While the organizers of the Squid Game prey on the weak and disposable, Black Mirror depicts a world in which humans have effectively become blind followers of whatever dystopian future is presented to them – mere cogs in the wheel and worshipers of whatever technology god they have chosen to worship. In both shows, the mechanisms that surround you and support others around you are used against you.
In the Black Mirror episode “Arkangel,” helicopter parents can prevent their children from viewing questionable imagery in real life, while the episode “USS Callister” explores how those who have been marginalized can enter a virtual game and exact revenge on those who have ignored them in the real world. The “players” in Black Mirror aren’t playing a horrific game of Red Light, Green Light like those in Squid Game, but they are captives to social conventions (“15 Million Merits,” “Nosedive”), harsh social media comments (“Hated in the Nation”), and even their own crimes (“White Bear”).
Coercion and capitalism
Another way the two series are similar is that they both focus on patriarchal, capitalist society and how people in authority may manipulate, control, and use others for their own personal gain, including entertainment.
In Squid Game, the choices players make are heavily influenced by themes of power, greed, and wealth inequity. People who are resigned to a life of crime and violence in the real world are encouraged to use their strength and confidence in the games to pick out the “weak ones.” Those that lie, manipulate, cheat, and steal in real life devise schemes to use these “skills” in video games to eliminate their opponents.
Similarly, in one of Black Mirror’s most memorable episodes, “Men Against Fire,” a highly competent soldier uses special glasses to target and kill wild mutant foes. He eventually learns, much to his dismay, that the goggles had him killing poor, helpless immigrants for the government with no remorse. In a sense, he’s being held captive in his own personal Squid Game for the advantage of people in positions of power.

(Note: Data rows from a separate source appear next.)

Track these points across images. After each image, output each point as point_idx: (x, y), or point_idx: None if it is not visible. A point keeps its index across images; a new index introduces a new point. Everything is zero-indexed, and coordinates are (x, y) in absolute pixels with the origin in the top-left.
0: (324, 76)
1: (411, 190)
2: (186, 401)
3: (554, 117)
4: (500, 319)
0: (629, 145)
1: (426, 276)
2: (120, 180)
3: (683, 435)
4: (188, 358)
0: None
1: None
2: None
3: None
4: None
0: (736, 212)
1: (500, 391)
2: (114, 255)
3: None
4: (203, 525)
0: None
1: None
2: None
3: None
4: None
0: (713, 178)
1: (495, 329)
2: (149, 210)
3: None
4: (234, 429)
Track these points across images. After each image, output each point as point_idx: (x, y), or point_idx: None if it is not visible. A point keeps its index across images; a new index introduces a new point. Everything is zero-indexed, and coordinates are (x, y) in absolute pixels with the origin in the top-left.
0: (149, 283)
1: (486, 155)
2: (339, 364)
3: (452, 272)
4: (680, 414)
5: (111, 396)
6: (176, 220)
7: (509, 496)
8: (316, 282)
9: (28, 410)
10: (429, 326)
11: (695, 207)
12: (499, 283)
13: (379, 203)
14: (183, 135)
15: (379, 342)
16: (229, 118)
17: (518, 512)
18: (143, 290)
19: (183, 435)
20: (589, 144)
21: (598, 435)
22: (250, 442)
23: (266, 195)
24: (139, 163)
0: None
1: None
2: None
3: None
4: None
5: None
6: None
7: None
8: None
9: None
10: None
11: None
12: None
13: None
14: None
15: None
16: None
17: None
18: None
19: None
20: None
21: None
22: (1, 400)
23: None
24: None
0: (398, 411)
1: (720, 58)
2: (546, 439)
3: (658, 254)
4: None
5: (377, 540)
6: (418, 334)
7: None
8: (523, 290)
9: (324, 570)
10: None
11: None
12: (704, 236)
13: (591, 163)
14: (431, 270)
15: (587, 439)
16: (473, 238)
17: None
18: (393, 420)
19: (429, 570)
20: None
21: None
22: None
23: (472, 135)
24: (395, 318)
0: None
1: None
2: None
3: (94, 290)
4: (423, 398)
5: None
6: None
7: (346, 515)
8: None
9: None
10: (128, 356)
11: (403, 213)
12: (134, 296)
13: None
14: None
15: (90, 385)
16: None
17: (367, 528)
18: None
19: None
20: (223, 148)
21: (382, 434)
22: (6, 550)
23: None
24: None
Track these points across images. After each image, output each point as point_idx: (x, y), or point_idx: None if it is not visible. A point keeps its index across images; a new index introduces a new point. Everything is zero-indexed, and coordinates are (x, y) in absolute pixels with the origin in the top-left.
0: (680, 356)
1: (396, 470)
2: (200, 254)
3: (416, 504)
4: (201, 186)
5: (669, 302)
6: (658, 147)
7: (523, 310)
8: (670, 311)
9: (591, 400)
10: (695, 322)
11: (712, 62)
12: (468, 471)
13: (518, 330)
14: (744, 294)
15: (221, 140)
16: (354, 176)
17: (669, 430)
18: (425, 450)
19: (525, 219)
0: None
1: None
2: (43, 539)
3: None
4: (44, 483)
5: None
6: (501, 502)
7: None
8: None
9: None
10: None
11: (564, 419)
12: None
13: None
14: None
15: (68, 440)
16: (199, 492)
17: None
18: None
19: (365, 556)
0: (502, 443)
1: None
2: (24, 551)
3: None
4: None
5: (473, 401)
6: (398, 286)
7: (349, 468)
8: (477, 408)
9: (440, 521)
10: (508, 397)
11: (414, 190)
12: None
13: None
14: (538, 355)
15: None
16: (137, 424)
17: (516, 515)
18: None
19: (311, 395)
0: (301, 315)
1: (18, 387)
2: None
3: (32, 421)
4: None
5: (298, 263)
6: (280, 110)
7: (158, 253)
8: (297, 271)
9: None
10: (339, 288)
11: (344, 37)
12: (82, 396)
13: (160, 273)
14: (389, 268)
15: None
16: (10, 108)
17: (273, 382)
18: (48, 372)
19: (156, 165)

It’s no surprise that Squid Game has been compared to “Battle Royale meets Black Mirror.” It’s a program about people who are down on their luck and desperate, with nothing to lose at its core — but there’s a lot more going on beneath the surface. A culture that favors the powerful and ignores the weak is what has led them to this point. Squid Game, like every episode of Black Mirror, leaves you guessing until the very end about how things will turn out.
Squid Game is more violent than all of Black Mirror’s episodes put together, but it’s also just as frightening, subversive, and thought-provoking. Most importantly, both series have something to say about the human condition and society conventions that may — and do — have deadly, life-altering, and even life-ending repercussions.